Both covariance and correlation are used in statistical analysis to understand the relationship between two variables. Covariance can be used to identify whether two variables are associated, and whether the relationship is positive or negative. Correlation provides additional information about the strength and direction of the relationship, allowing researchers to make more informed decisions about the nature of the relationship and the appropriate statistical tests to use.

#### Q11. What is the formula for calculating the sample mean? Provide an example calculation for a dataset.

The formula to calculate the sample mean is sum of all values divided by the number of values in the dataset

For example, suppose we have the following dataset:

3, 6, 8, 2, 5

To calculate the sample mean, we add up all the values in the dataset and divide by the total number of values:

x̄ = (3 + 6 + 8 + 2 + 5) / 5 = 4.8

Therefore, the sample mean for this dataset is 4.8.

#### Q12. For a normal distribution data what is the relationship between its measure of central tendency?

For a normal distribution, the measures of central tendency (mean, median, and mode) are all equal. This means that the peak of the distribution (mode), the middle of the distribution (median), and the arithmetic average of all the values in the distribution (mean) are all at the same point.

#### Q13. How is covariance different from correlation?

Covariance measures the extent to which two variables vary together. It is a measure of the linear association between two variables, indicating whether they tend to increase or decrease together. A positive covariance indicates that the two variables tend to move in the same direction, while a negative covariance indicates that they tend to move in opposite directions. However, covariance does not provide information about the strength of the relationship or how well the variables are related.

Correlation, on the other hand, measures the strength and direction of the relationship between two variables. It is a standardized version of covariance, with values ranging from -1 to +1. A correlation coefficient of +1 indicates a perfect positive relationship, while a coefficient of -1 indicates a perfect negative relationship. A coefficient of 0 indicates no relationship between the variables. Correlation provides a more interpretable measure of association, as it is not affected by differences in scale or units between the variables.

#### Q14. How do outliers affect measures of central tendency and dispersion? Provide an example.

Outliers are data points that are significantly different from other data points in a dataset.

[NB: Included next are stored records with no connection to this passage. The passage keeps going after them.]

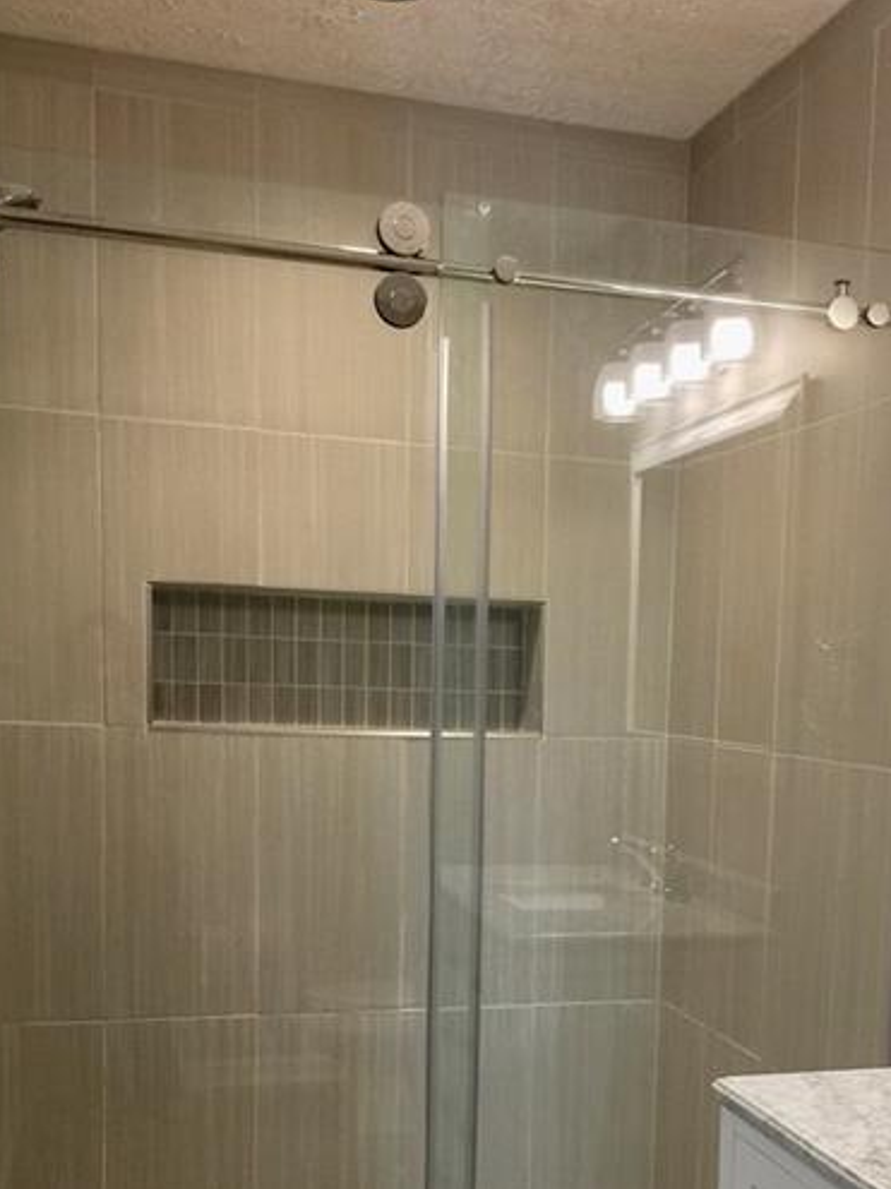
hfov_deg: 31.6
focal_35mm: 45
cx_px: 665
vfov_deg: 41.0
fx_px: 1545
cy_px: 874
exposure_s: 1/30
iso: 50
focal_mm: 4.15
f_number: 2.2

Outliers can have a significant impact on measures of central tendency and dispersion, as they can skew the distribution and affect the calculation of summary statistics.

In terms of measures of central tendency, outliers can significantly affect the mean, which is particularly sensitive to extreme values. However, outliers are less likely to affect the median or mode, which are less sensitive to extreme values.

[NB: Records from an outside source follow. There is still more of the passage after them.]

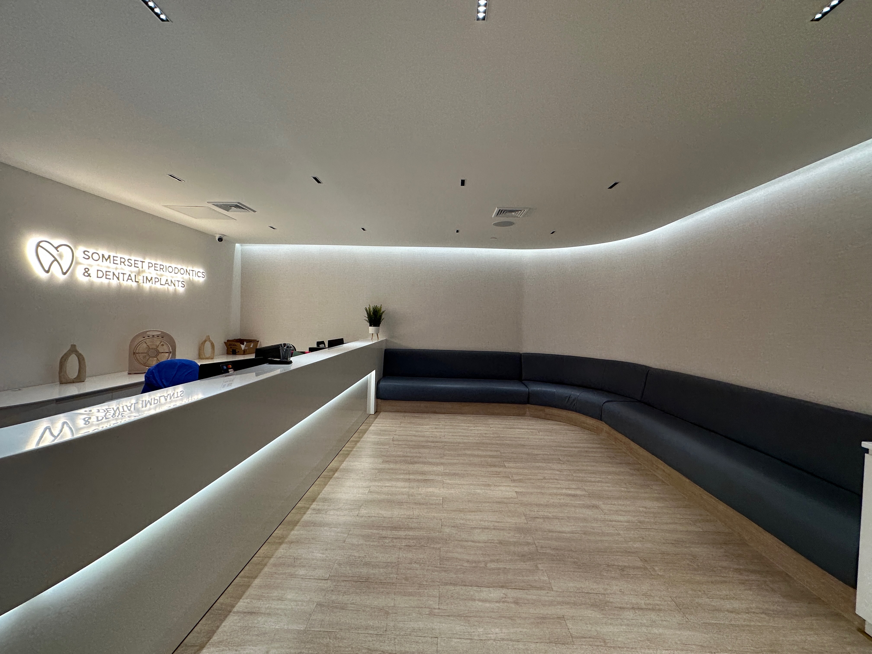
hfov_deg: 102.1
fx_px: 353
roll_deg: -1.9
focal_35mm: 14
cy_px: 327
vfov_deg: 85.7
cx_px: 436
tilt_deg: -0.8
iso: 100
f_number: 2.2
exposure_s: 1/120
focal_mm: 2.22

In terms of measures of dispersion, outliers can significantly affect the range, variance, and standard deviation. The range, for example, is directly affected by outliers because it is the difference between the largest and smallest values in the dataset. The variance and standard deviation, which measure the spread of the data around the mean, can also be significantly affected by outliers because they can increase the distance of the mean from the other data points.

For example, consider a dataset of salaries of employees in a company, with the following values: 50,000, 60,000, 55,000, 58,000, 54,000, and 1,000,000. The outlier salary of 1,000,000 will significantly affect the calculation of the mean salary, which will be much higher than the typical salaries of the other employees. It will also increase the range, variance, and standard deviation of the dataset. If the outlier is removed, the measures of central tendency and dispersion will be more representative of the typical salaries of the employees.